Instructions to follow: Would you retype exactly the lines below, starting with the one that has "World Eaters" and going on through the one that has "nun auf die er", with no pictures and nothing else?

Page-level text extractions:
******************************
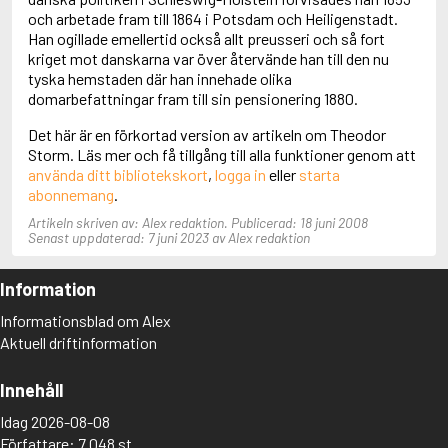
Adolfsson, Maria
och arbetade fram till 1864 i Potsdam och Heiligenstadt.
Adolphsen, Peter
Han ogillade emellertid också allt preusseri och så fort
kriget mot danskarna var över återvände han till den nu
tyska hemstaden där han innehade olika
domarbefattningar fram till sin pensionering 1880.
Det här är en förkortad version av artikeln om Theodor
Storm. Läs mer och få tillgång till alla funktioner genom att
använda ditt bibliotekskort
,
logga in
eller
starta
abonnemang
.
Artikeln skriven av: Alex redaktion. Publicerad: 18 juni 2008
Senast uppdaterad: 7 juni 2023 av Alex redaktion
Information
Informationsblad om Alex
Aktuell driftinformation
Innehåll
Idag 2026-08-08
Författare: 7 048 st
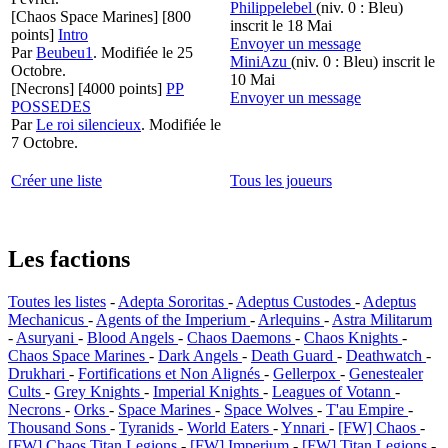
Philippelebel
(niv. 0 : Bleu)
[Chaos Space Marines]
[800
inscrit le 18 Mai
points]
Intro
Envoyer un message
Par
Beubeu1
.
Modifiée le 25
MiniAzu
(niv. 0 : Bleu)
inscrit le
Octobre.
10 Mai
[Necrons]
[4000 points]
PP
Envoyer un message
POSSEDES
Par
Le roi silencieux
.
Modifiée le
7 Octobre.
Créer une liste
Tous les joueurs
Les factions
Toutes les listes
-
Adepta Sororitas
-
Adeptus Custodes
-
Adeptus
Mechanicus
-
Agents of the Imperium
-
Arlequins
-
Astra Militarum
-
Asuryani
-
Blood Angels
-
Chaos Daemons
-
Chaos Knights
-
Chaos Space Marines
-
Dark Angels
-
Death Guard
-
Deathwatch
-
Drukhari
-
Fortifications et Non Alignés
-
Gellerpox
-
Genestealer
Cults
-
Grey Knights
-
Imperial Knights
-
Leagues of Votann
-
Necrons
-
Orks
-
Space Marines
-
Space Wolves
-
T'au Empire
-
Thousand Sons
-
Tyranids
-
World Eaters
-
Ynnari
-
[FW] Chaos
-
[FW] Chaos Titan Legions
-
[FW] Imperium
-
[FW] Titan Legions
-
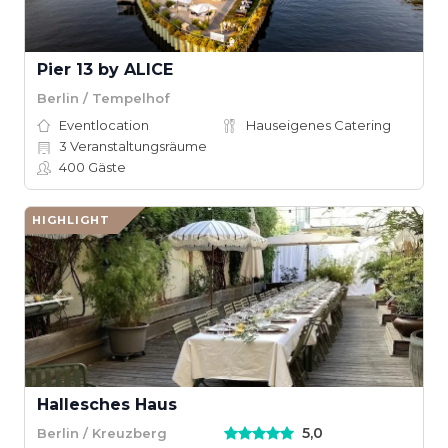
Pier 13 by ALICE
Berlin / Tempelhof
Eventlocation
Hauseigenes Catering
3
Veranstaltungsräume
400
Gäste
HIGHLIGHT
Hallesches Haus
5,0
Berlin / Kreuzberg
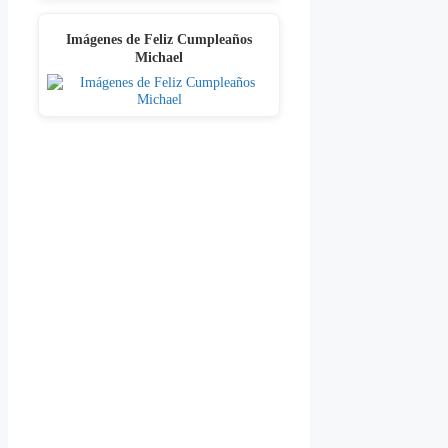
Imágenes de Feliz Cumpleaños
Michael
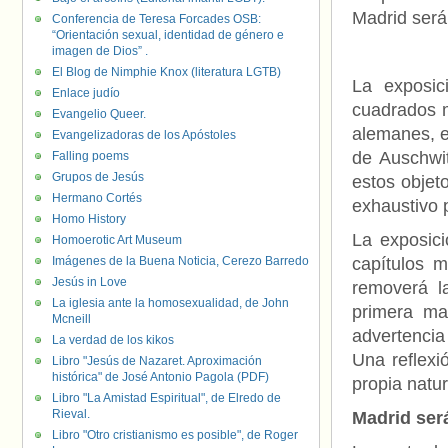
Madrid será
Conferencia de Teresa Forcades OSB:
“Orientación sexual, identidad de género e
imagen de Dios” .
El Blog de Nimphie Knox (literatura LGTB)
La exposic
Enlace judío
cuadrados m
Evangelio Queer.
alemanes, e
Evangelizadoras de los Apóstoles
de Auschwi
Falling poems
Grupos de Jesús
estos objet
Hermano Cortés
exhaustivo 
Homo History
La exposici
Homoerotic Art Museum
Imágenes de la Buena Noticia, Cerezo Barredo
capítulos 
Jesús in Love
removerá l
La iglesia ante la homosexualidad, de John
primera ma
Mcneill
advertencia 
La verdad de los kikos
Una reflexi
Libro "Jesús de Nazaret. Aproximación
histórica" de José Antonio Pagola (PDF)
propia natu
Libro "La Amistad Espiritual", de Elredo de
Rieval.
Madrid ser
Libro "Otro cristianismo es posible", de Roger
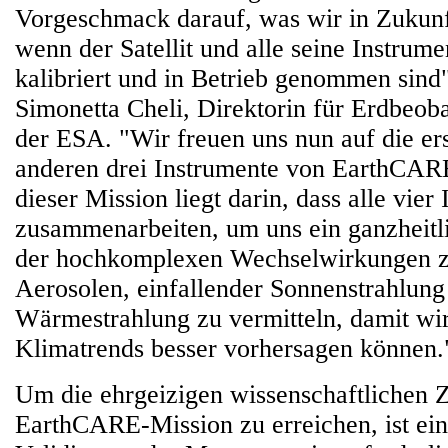
Vorgeschmack darauf, was wir in Zukunf
wenn der Satellit und alle seine Instrume
kalibriert und in Betrieb genommen sind"
Simonetta Cheli, Direktorin für Erdbe
der ESA. "Wir freuen uns nun auf die er
anderen drei Instrumente von EarthCARE
dieser Mission liegt darin, dass alle vier
zusammenarbeiten, um uns ein ganzheitl
der hochkomplexen Wechselwirkungen 
Aerosolen, einfallender Sonnenstrahlun
Wärmestrahlung zu vermitteln, damit wir
Klimatrends besser vorhersagen können.
Um die ehrgeizigen wissenschaftlichen Z
EarthCARE-Mission zu erreichen, ist ein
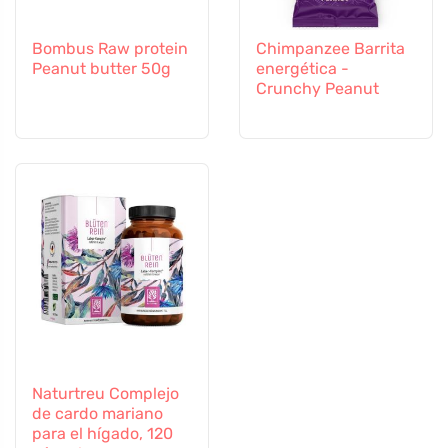
Bombus Raw protein
Chimpanzee Barrita
Peanut butter 50g
energética -
Crunchy Peanut
Naturtreu Complejo
de cardo mariano
para el hígado, 120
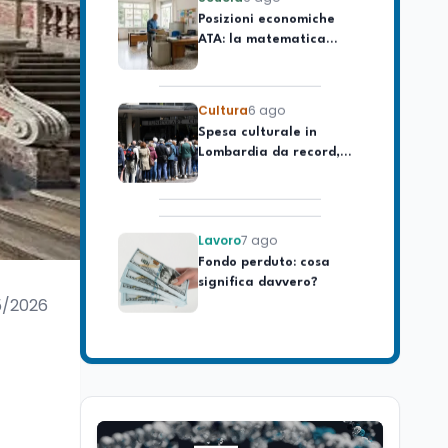
ATA: la matematica
degli arretrati fino a
4.150 euro
Cultura
6 ago
Spesa culturale in
Lombardia da record,
ma la voragine Nord-
Sud triplica
Lavoro
7 ago
Fondo perduto: cosa
significa davvero?
5/2026
Ricerca
6 ago
Un secolo di Warburg: il
farmaco anti-tumore
che accende la glicolisi
Ricerca
6 ago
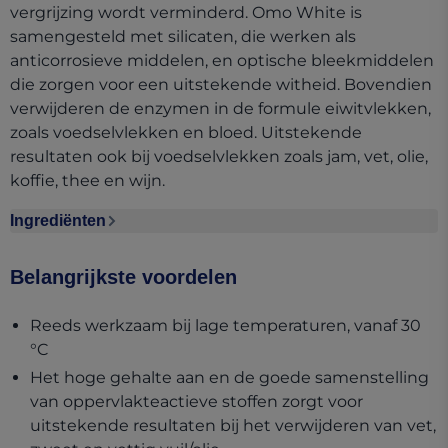
vergrijzing wordt verminderd. Omo White is
samengesteld met silicaten, die werken als
anticorrosieve middelen, en optische bleekmiddelen
die zorgen voor een uitstekende witheid. Bovendien
verwijderen de enzymen in de formule eiwitvlekken,
zoals voedselvlekken en bloed. Uitstekende
resultaten ook bij voedselvlekken zoals jam, vet, olie,
koffie, thee en wijn.
Ingrediënten
Ingrediënten section collapsed
Belangrijkste voordelen
Reeds werkzaam bij lage temperaturen, vanaf 30
°C
Het hoge gehalte aan en de goede samenstelling
van oppervlakteactieve stoffen zorgt voor
uitstekende resultaten bij het verwijderen van vet,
******************************
Result of this exercise:
World Eaters
-
Ynnari
-
[FW] Chaos
-
[FW] Chaos Titan Legions
-
[FW] Imperium
-
[FW] Titan Legions
-
Pier 13 by ALICE
Berlin / Tempelhof
Eventlocation
Hauseigenes Catering
3
Veranstaltungsräume
400
Gäste
HIGHLIGHT
Hallesches Haus
5,0
Berlin / Kreuzberg
Imágenes de Feliz Cumpleaños
Michael
Madrid será
Conferencia de Teresa Forcades OSB:
“Orientación sexual, identidad de género e
imagen de Dios” .
El Blog de Nimphie Knox (literatura LGTB)
La exposic
Enlace judío
cuadrados m
Evangelio Queer.
alemanes, e
Evangelizadoras de los Apóstoles
de Auschwi
Falling poems
Grupos de Jesús
estos objet
Hermano Cortés
exhaustivo 
Homo History
La exposici
Homoerotic Art Museum
Imágenes de la Buena Noticia, Cerezo Barredo
capítulos 
Jesús in Love
removerá l
La iglesia ante la homosexualidad, de John
primera ma
Mcneill
advertencia 
La verdad de los kikos
Una reflexi
Libro "Jesús de Nazaret. Aproximación
histórica" de José Antonio Pagola (PDF)
propia natu
Libro "La Amistad Espiritual", de Elredo de
Rieval.
Madrid ser
Libro "Otro cristianismo es posible", de Roger
Vorgeschmack darauf, was wir in Zukunf
wenn der Satellit und alle seine Instrume
kalibriert und in Betrieb genommen sind"
Simonetta Cheli, Direktorin für Erdbe
der ESA. "Wir freuen uns nun auf die er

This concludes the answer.